Back
UC Berkeley RDI BlogResearchUC Berkeley RDI Blog2026-04-12

Berkeley Research: Small Models Find the Same Vulnerabilities as Anthropic's Restricted Mythos — The 'Safety Through Restriction' Argument Takes a Hit

New Berkeley research shows that standard, publicly-available smaller models can identify the same cybersecurity vulnerabilities Anthropic claimed required the restricted Mythos model to find. The findings complicate the narrative around capability restriction as a safety mechanism and reignite debate about what 'dual-use restriction' actually accomplishes.

Original source

When Anthropic launched Project Glasswing in March 2026, the $100M cybersecurity initiative's headline claim was that it required a specially restricted model — Claude Mythos — to find the two decade-old zero-day vulnerabilities that made the initiative famous. The implication was clear: some AI capabilities are dangerous enough to require controlled, restricted access. The model can find these vulnerabilities *because* it's more capable, and that capability must be managed carefully.

New research from UC Berkeley's Responsible Decentralized Intelligence (RDI) lab challenges that narrative directly. The study found that smaller, publicly-available models — none of which require special access or safety restrictions — can independently identify the same vulnerability classes that Mythos allegedly required frontier capability to find. The paper, drawing on Berkeley's ongoing work on trustworthy AI benchmarks, argues that "the marginal capability gap between frontier and near-frontier models on practical security tasks is significantly smaller than public communications suggest."

The findings land awkwardly for Anthropic and, more broadly, for the industry's emerging consensus around "capability restriction as safety." If a model you can run locally finds the same vulnerabilities as a restricted frontier model, then restriction hasn't made the dangerous capability unavailable — it's just made the branded version unavailable. Critics have called this security theater; defenders argue that even marginal friction matters at scale.

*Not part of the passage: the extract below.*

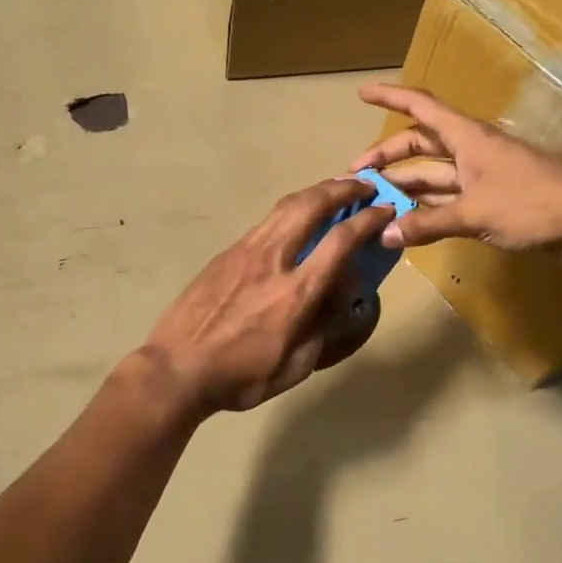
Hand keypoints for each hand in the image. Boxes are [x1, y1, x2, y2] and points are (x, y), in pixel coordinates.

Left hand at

The debate has immediate policy implications. The AI safety community has increasingly converged on tiered access models — frontier capabilities go to vetted researchers, standard capabilities stay public — as a workable framework. Berkeley's research suggests that framework may be less robust than assumed, since the "dangerous" capability may already exist at smaller model scales. Whether this strengthens the case for more aggressive restrictions or simply exposes the limits of restriction-based approaches is now a live argument in AI policy circles.

Panel Takes

The Builder

The Builder

Developer Perspective

As a security engineer, this is the result I've been expecting. The threat model for AI-assisted vulnerability research was never 'only frontier models can do this' — it was always 'any sufficiently capable model, and capable-enough is a sliding scale.' This research makes the honest version of that argument in public.

The Skeptic

The Skeptic

Reality Check

Berkeley's methodology needs scrutiny before anyone draws strong policy conclusions. 'Can identify the same vulnerability classes' is not the same as 'can do what Mythos actually did.' The devil is in the operational specifics — speed, reliability, false-positive rate. One paper isn't a policy framework.

The Futurist

The Futurist

Big Picture

This is the 'jagged frontier' problem playing out in real time. Capabilities we thought required frontier models keep appearing at smaller scales faster than our governance frameworks adapt. The implication isn't that restriction is pointless — it's that we need to govern the capability, not the model size.